§ O QUE FAZER
**a.** Transcreva palavra por palavra o texto sobre tendências de consumo, tudo desde "Esse mercado se" até "considerar algumas coisas.".
**b.** Liste todos os assistentes virtuais mencionados como exemplo no texto sobre tendências de consumo.

§ TEXTO SELECIONADO
Esse movimento tem dado origem a produtos e serviços da indústria esportiva (como nas modalidades de ciclismo, academia e corrida) e da indústria alimentícia (alimentos saudáveis, orgânicos, artesanais, com baixos teores de açúcar, sódio e carboidrato, vegetarianos e veganos e slow food, por exemplo).
Porém, essa mesma tendência tem causado prejuízos a mercados tradicionais. Grandes conglomerados sentiram no bolso as mudanças de hábito das pessoas, que diminuíram o consumo de alimentos industrializados, refrigerantes e fast food.
Dois gigantes — McDonald’s e Coca-Cola — têm sofrido impactos em seus faturamentos e se viram obrigados a repensar seus modelos de negócio.
A rede de lanchonetes mudou muito de seu conceito, incluindo sua identidade visual, para segurar a perda de 500 milhões de consumidores e o fechamento de unidades (de 2014 a 2018 foram 3% de lojas fechadas pelo mundo). Já a Coca sentiu a queda no consumo de seus refrigerantes (15% em 7 anos, nos EUA; 2,6% somente em 2018, no Brasil), e passou a investir pesado na compra de marcas saudáveis e no desenvolvimento de novos produtos menos industrializados e com menos açúcar.
Mundo conectado
Outra tendência que tem se desenhado tem a ver com a disseminação da tecnologia, cada vez mais presente no cotidiano dos consumidores. É a chamada computação ubíqua ou pervasiva, termo que significa que a tecnologia é onipresente, está em todo o lugar.
Esse mercado se expandiu por conta do barateamento e da miniaturização dos componentes eletrônicos, o que permitiu a inclusão de tecnologia em uma infinidade de objetos, o que vai ao encontro das necessidades do consumidor de manter-se conectado e informado a todo tempo.
Esse gigantesco mercado inclui conceitos como casas e cidades inteligentes ( smart cities), Internet das coisas (IoT), assistentes virtuais (como Alexa, Siri e Google Assistente), 5G e Indústria 4.0.
Então, como evitar o prejuízo?
Apostar num negócio que é tendência é muito mais seguro que investir numa moda mas, se você estiver interessado em surfar numa onda, é importante considerar algumas coisas.

§ AMOSTRA DOS DADOS
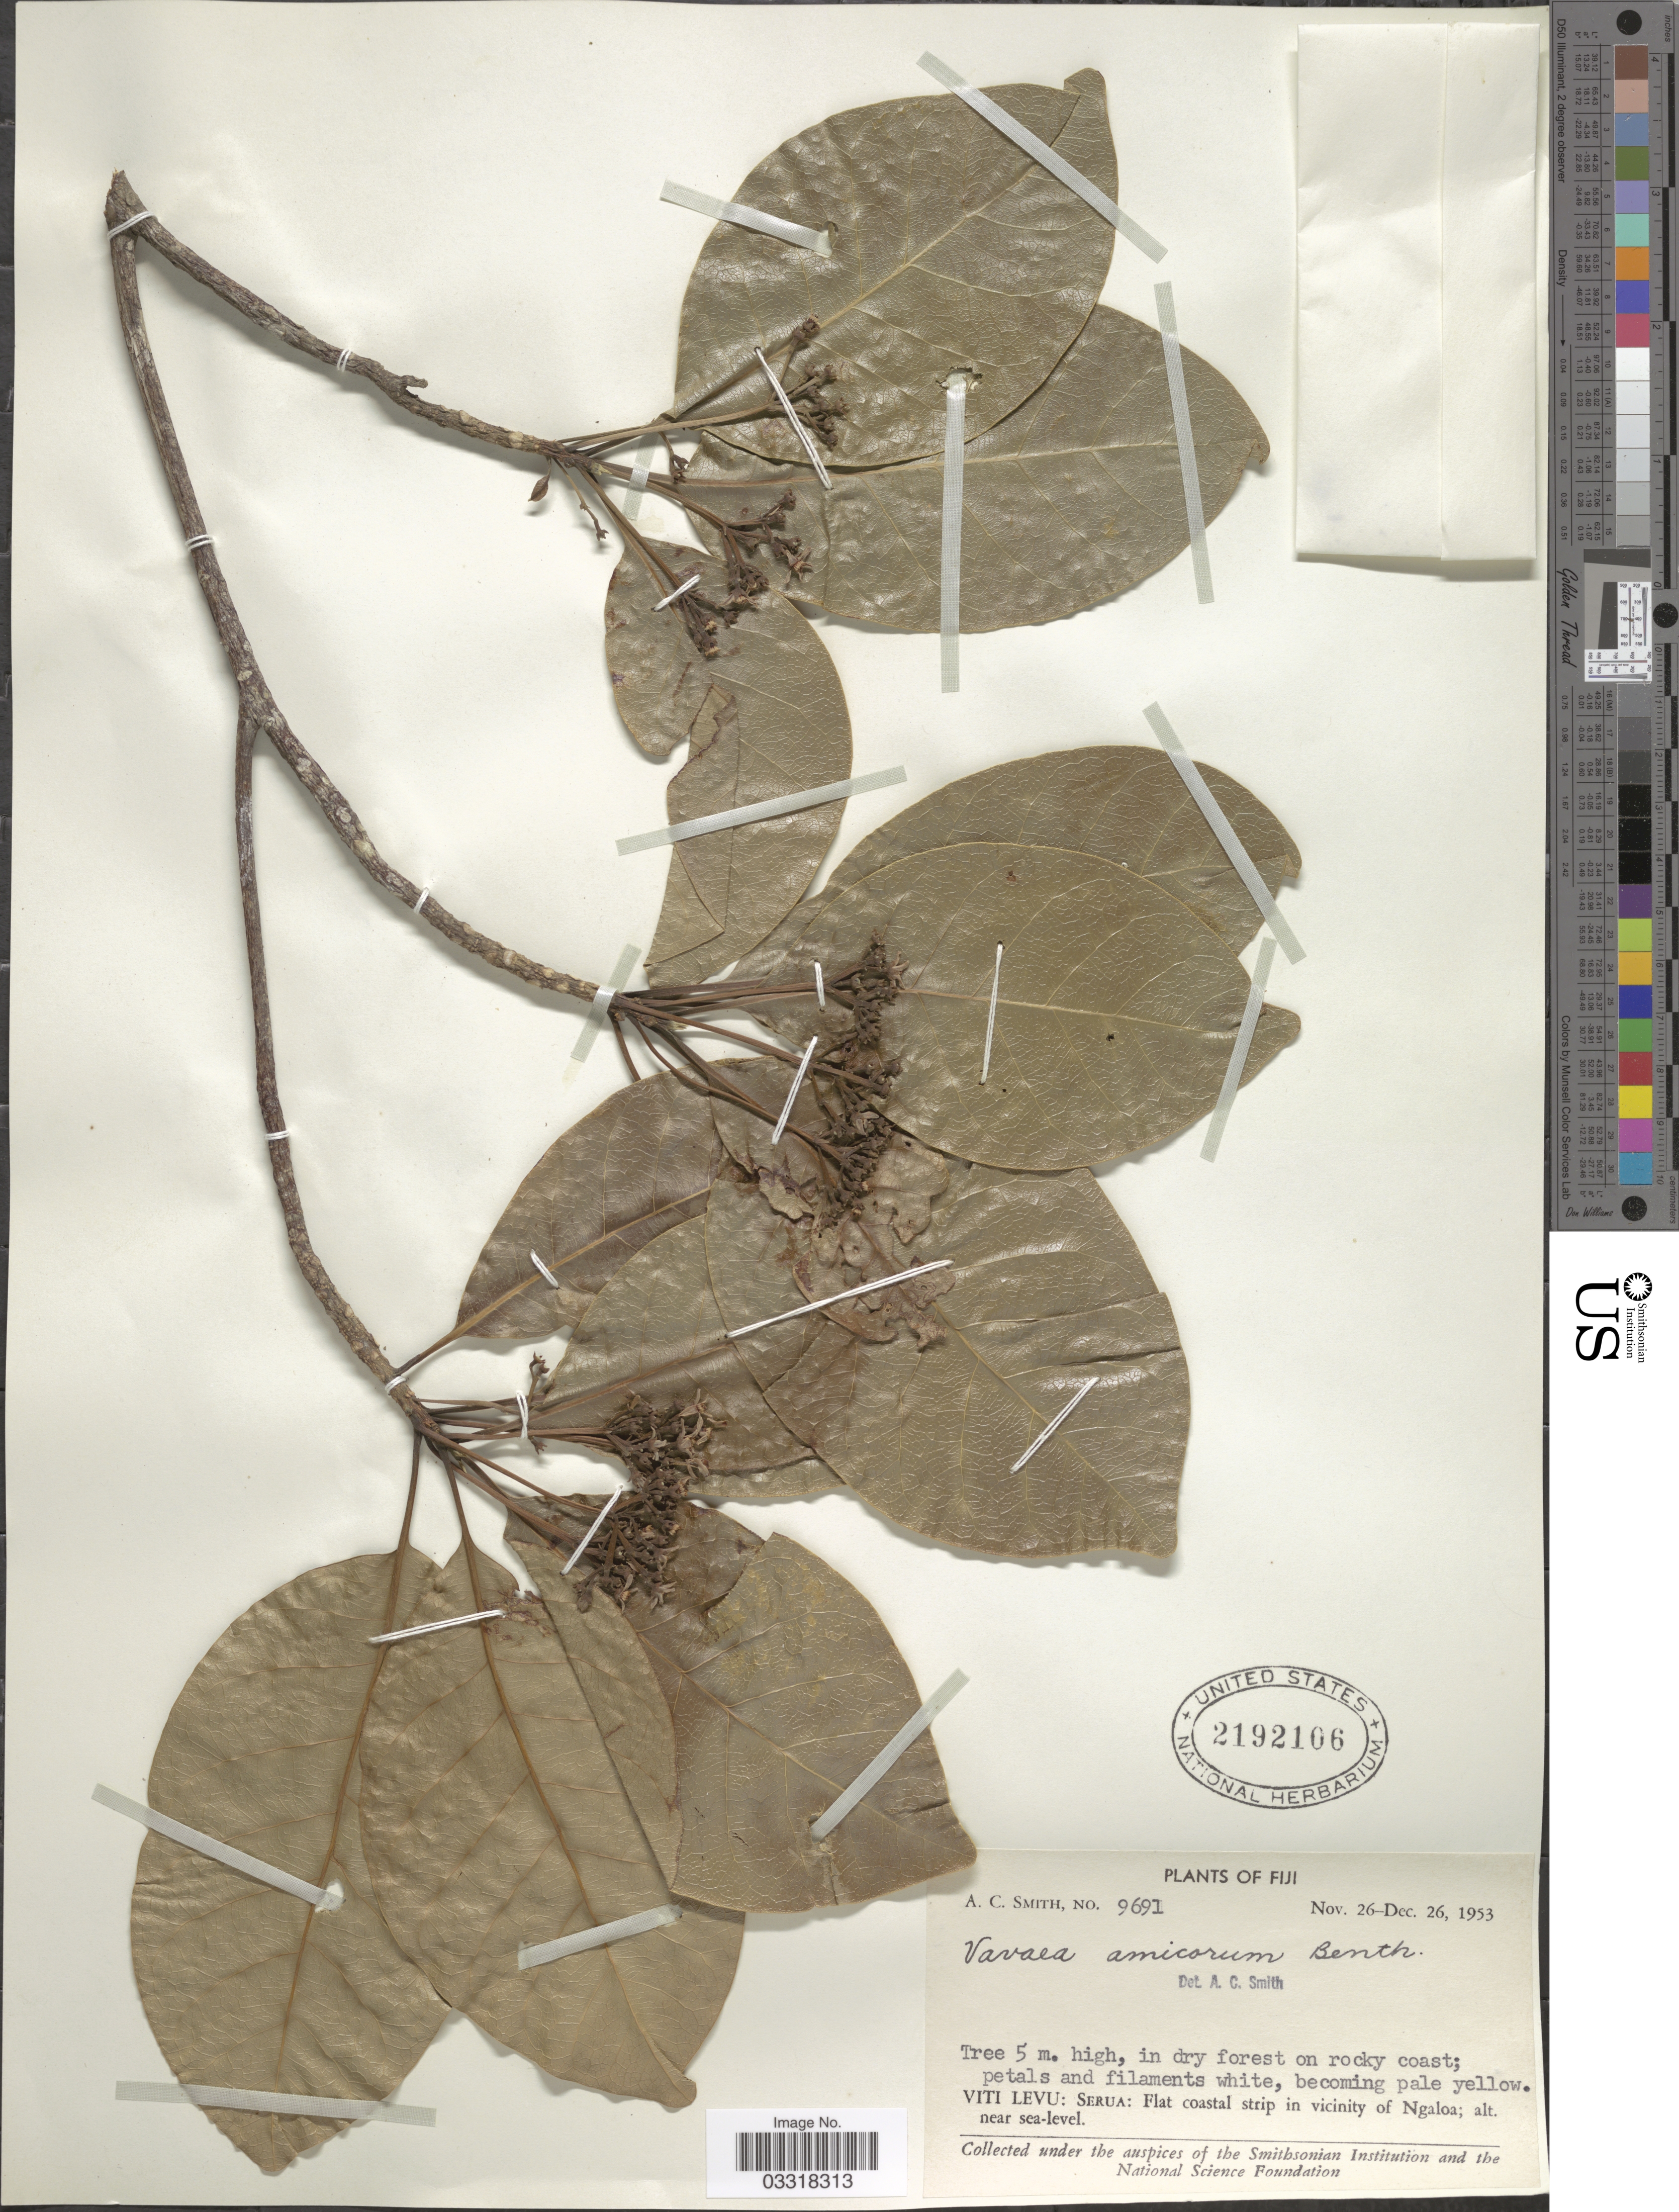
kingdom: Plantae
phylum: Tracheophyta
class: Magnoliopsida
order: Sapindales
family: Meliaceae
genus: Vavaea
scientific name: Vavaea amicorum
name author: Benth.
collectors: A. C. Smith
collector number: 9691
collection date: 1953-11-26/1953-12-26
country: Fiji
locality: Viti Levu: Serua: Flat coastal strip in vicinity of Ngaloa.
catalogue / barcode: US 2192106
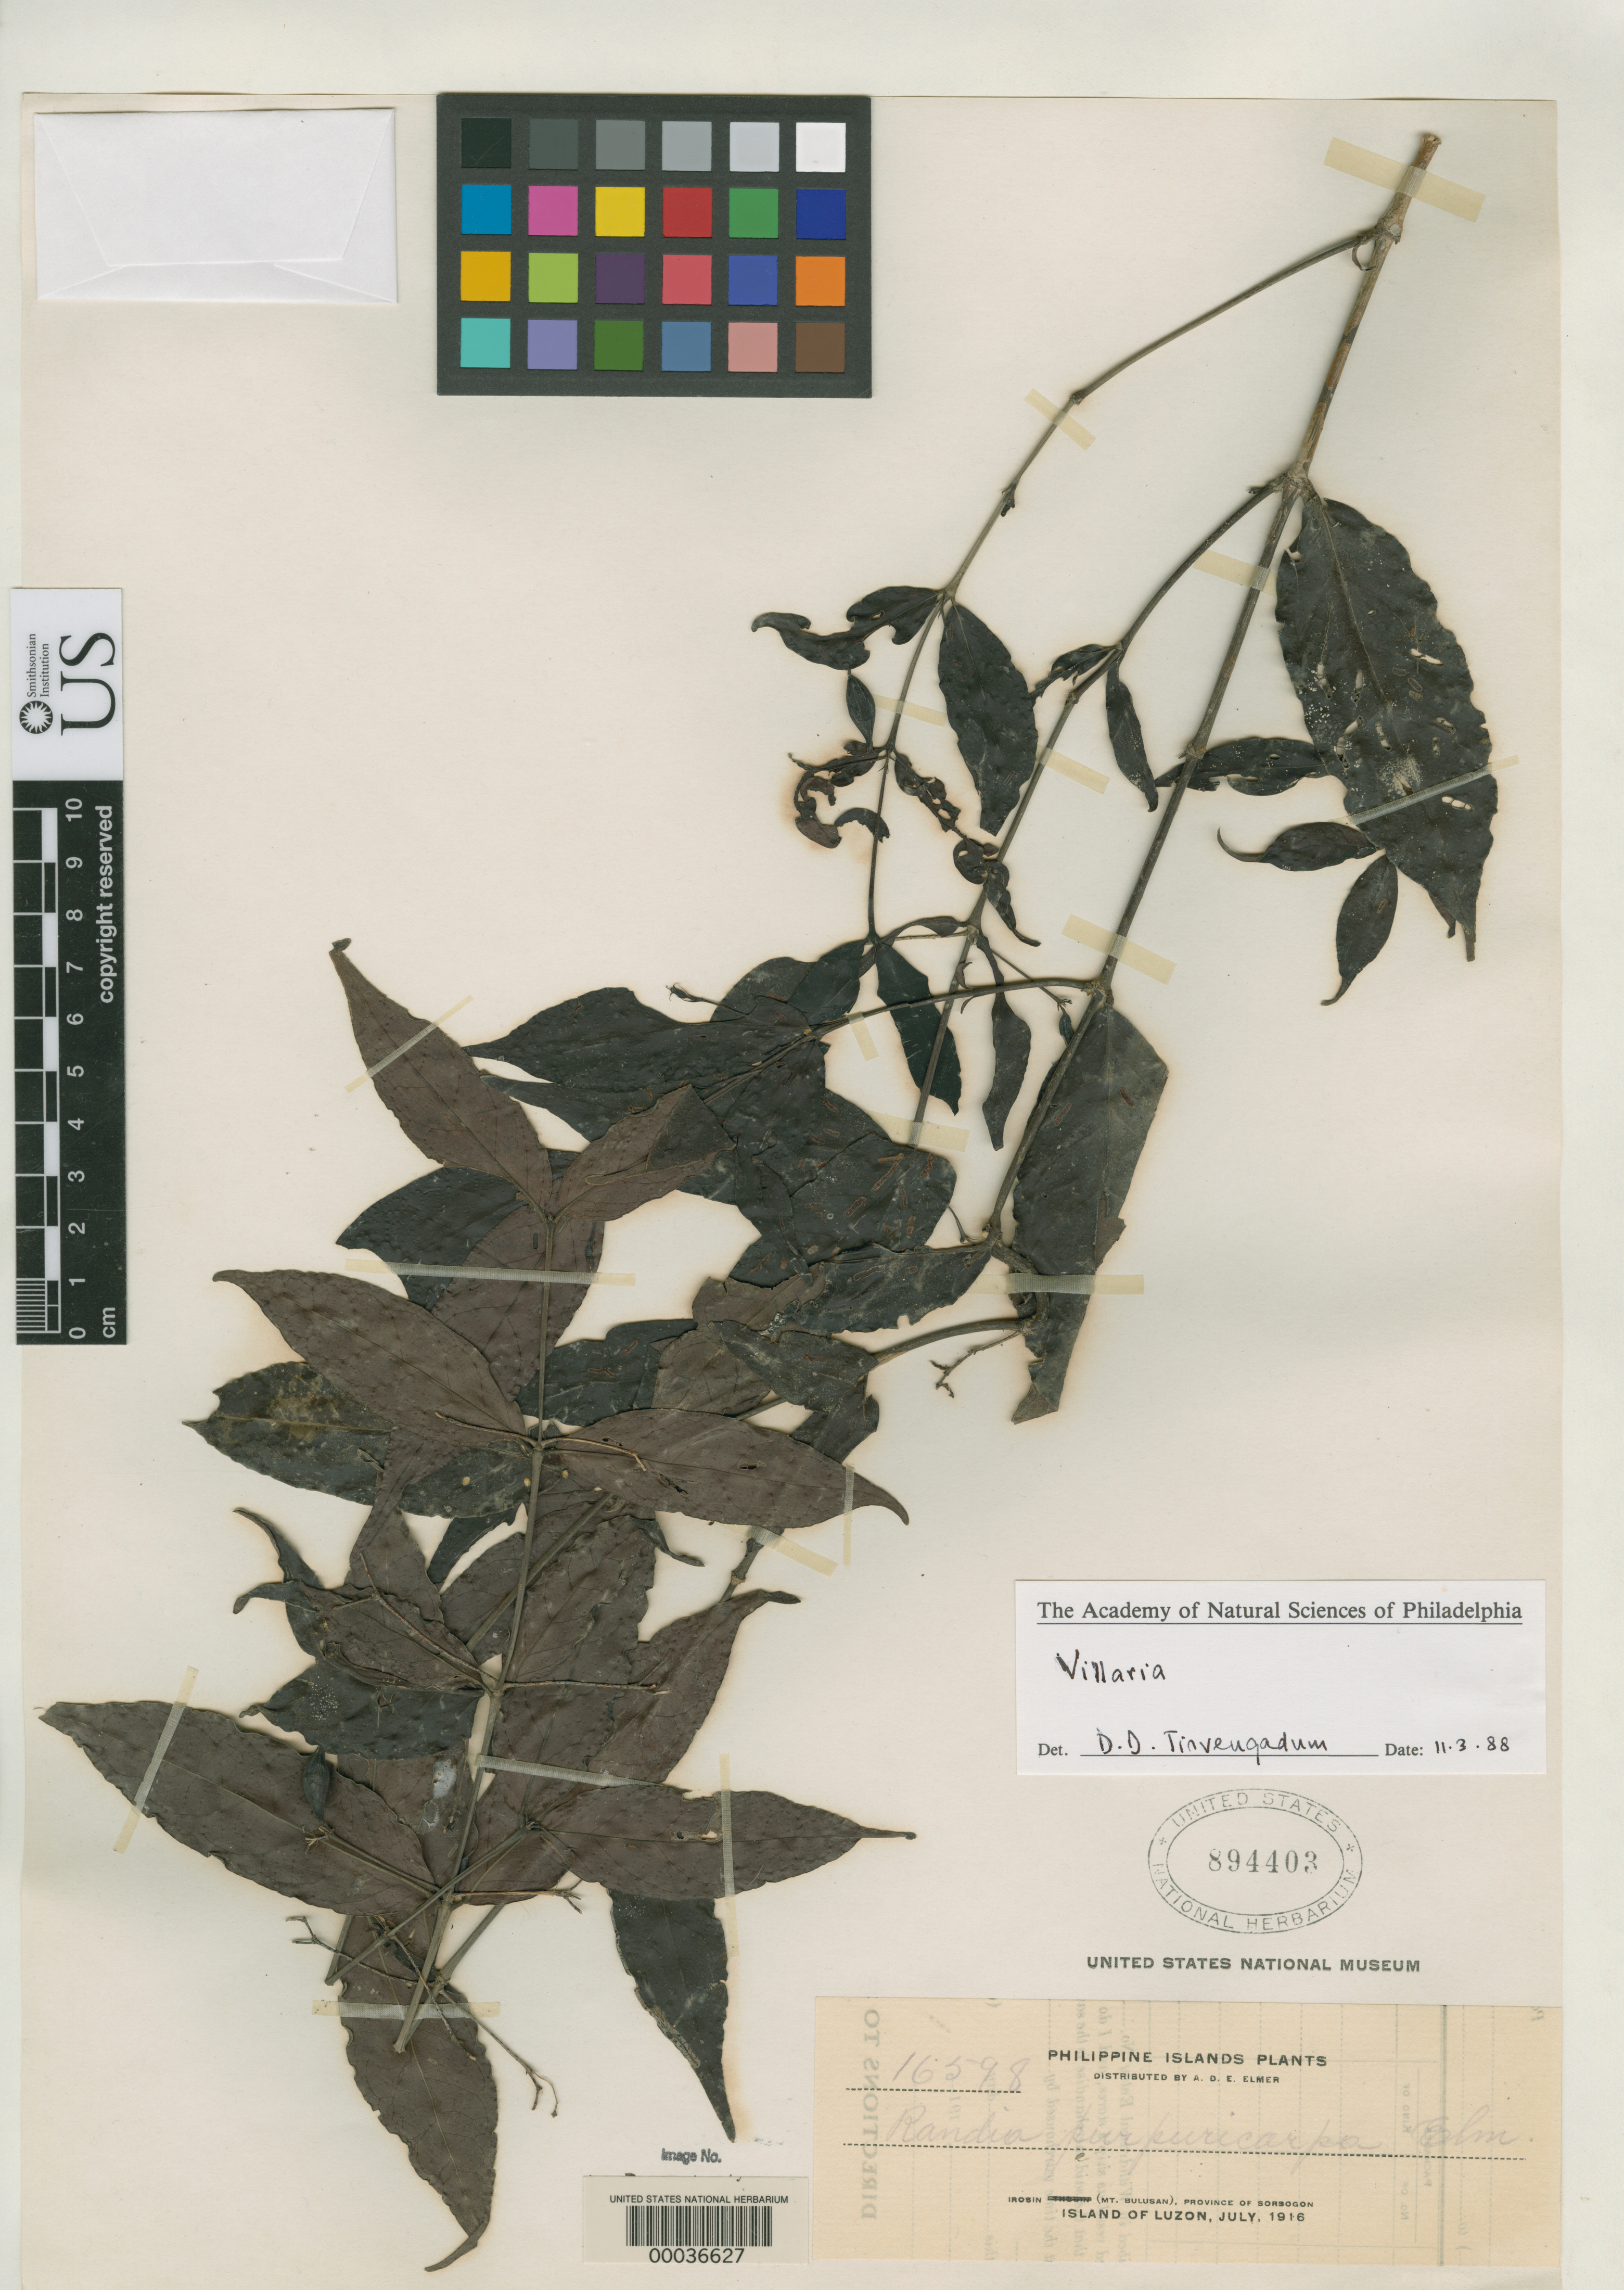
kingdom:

§ RESULTADOS DO EXERCÍCIO
**a.**
Esse mercado se expandiu por conta do barateamento e da miniaturização dos componentes eletrônicos, o que permitiu a inclusão de tecnologia em uma infinidade de objetos, o que vai ao encontro das necessidades do consumidor de manter-se conectado e informado a todo tempo.
Esse gigantesco mercado inclui conceitos como casas e cidades inteligentes ( smart cities), Internet das coisas (IoT), assistentes virtuais (como Alexa, Siri e Google Assistente), 5G e Indústria 4.0.
Então, como evitar o prejuízo?
Apostar num negócio que é tendência é muito mais seguro que investir numa moda mas, se você estiver interessado em surfar numa onda, é importante considerar algumas coisas.

**b.** Alexa, Siri e Google Assistente.